§ **Supplied text**:
AmEx raised prices without warning. WSJ's AnnaMarie Andriotis: "For more than a decade, American Express Co.’s foreign-exchange unit recruited business clients with offers of low currency-conversion rates before quietly raising their prices, according to people familiar with the matter. AmEx’s foreign-exchange international payments department routinely increased conversion rates without notifying customers in a bid to boost revenue and employee commissions, the people said. The practice, widespread within the forex department, was occurring until early this year and dates back to at least 2004, the people said. The practice targeted mostly small and midsize businesses, the people said, a group of customers that accounts for about a quarter of the company’s credit-card revenue. AmEx, one of the largest small-business card issuers in the U.S., earlier this year said it hoped to become the leading payments and working-capital provider for small and middle-market companies."

— Walmart struggles against Amazon. Reuters's Nandita Bose: “Standing before an audience of 14,000 people last year, Walmart Inc executives described a radical plan to help it fend off Amazon.com Inc and other online delivery services from stealing its customers. Walmart’s own store employees would bring online orders directly to shoppers’ homes after completing their usual shifts of up to nine hours on the sales floors. Aiming to lower the retailer’s shipping costs by tapping its massive workforce, the program was part of a multi-pronged strategy to boost its $11.5 billion U.S. ecommerce business and tackle one of the biggest challenges in retail: the so-called 'last mile' of delivering goods to online customers. ... But months later, Walmart quietly retreated from its original vision for the pilot program - launched in New Jersey and Arkansas - and ended it altogether in January, according to company documents obtained by Reuters and interviews with more than two dozen Walmart employees.” (Amazon.com founder and chief executive Jeffrey P. Bezos owns The Post.)

§ **Provided material**:
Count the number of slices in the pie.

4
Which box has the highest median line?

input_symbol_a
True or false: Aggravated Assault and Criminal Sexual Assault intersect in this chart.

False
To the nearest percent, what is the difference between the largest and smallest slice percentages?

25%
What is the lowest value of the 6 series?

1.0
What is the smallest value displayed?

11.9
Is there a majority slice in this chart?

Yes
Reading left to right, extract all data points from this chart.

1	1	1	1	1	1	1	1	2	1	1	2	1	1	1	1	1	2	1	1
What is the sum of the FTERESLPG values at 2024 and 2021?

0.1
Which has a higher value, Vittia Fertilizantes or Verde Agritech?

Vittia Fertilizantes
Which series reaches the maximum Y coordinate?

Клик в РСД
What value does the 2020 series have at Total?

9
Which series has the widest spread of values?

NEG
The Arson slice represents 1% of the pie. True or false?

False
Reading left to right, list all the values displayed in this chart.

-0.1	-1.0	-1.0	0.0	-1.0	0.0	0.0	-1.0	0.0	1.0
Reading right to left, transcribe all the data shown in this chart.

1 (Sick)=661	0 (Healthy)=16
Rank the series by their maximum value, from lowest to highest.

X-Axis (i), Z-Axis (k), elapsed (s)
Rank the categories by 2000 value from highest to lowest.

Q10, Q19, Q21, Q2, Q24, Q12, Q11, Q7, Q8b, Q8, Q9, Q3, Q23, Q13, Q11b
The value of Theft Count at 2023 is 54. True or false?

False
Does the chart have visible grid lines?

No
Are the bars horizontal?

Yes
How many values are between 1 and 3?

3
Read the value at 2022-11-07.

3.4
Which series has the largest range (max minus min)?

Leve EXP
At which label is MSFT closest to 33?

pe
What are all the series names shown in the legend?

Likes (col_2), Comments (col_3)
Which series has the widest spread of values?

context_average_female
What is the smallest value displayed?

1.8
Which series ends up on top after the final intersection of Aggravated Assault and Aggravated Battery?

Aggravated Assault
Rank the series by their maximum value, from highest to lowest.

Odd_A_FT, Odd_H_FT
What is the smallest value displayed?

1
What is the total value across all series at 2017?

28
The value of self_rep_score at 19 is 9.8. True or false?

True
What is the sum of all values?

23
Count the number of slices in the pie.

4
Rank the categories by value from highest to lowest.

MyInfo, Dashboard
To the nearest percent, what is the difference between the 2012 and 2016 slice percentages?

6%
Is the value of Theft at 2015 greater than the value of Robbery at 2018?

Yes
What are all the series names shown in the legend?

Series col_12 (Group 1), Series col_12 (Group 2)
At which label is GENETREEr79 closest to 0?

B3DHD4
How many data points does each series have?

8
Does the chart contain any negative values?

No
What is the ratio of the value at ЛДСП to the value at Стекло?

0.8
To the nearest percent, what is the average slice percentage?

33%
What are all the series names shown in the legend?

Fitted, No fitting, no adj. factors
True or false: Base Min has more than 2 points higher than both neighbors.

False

§ **Exercises to complete**:
1. According to the business news excerpts, AmEx's forex department raised conversion rates without notice as far back as at least what year?
2. Say whether each statement agrees with the business news excerpts. Answer yes or no, and quote the deciding words. (a) Walmart's delivery pilot was launched in New Jersey and Arkansas. (b) AmEx's practice targeted mostly large corporations. (c) Walmart's U.S. ecommerce business was $20 billion.
3. Resume the business news excerpts after their last sentence.
Nothing in the material is needed here.

§ **Answers to the exercises**:
1. 2004

2.
(a) Yes: "launched in New Jersey and Arkansas"
(b) No: "The practice targeted mostly small and midsize businesses"
(c) No: "its $11.5 billion U.S. ecommerce business"

3.
— Trump threatens shutdown. The Post's Philip Rucker, Robert Costa and Damian Paletta: “Trump threatened Sunday to shut down the federal government this fall if Congress does not pass sweeping changes to immigration laws, including appropriating more public money to build his long-promised border wall. 'I would be willing to “shut down” government if the Democrats do not give us the votes for Border Security, which includes the Wall!' Trump tweeted. 'Must get rid of Lottery, Catch & Release etc. and finally go to system of Immigration based on MERIT! We need great people coming into our Country!' Trump’s shutdown warning — which he has made before — escalates the stakes ahead of a Sept. 30 government funding deadline, raising the possibility of a political showdown before the Nov. 6 midterm elections that Republican congressional leaders had hoped to avoid. A funding fight also could prove a distraction from Republican efforts in the Senate to confirm Trump Supreme Court nominee Brett M. Kavanaugh by Oct. 1.”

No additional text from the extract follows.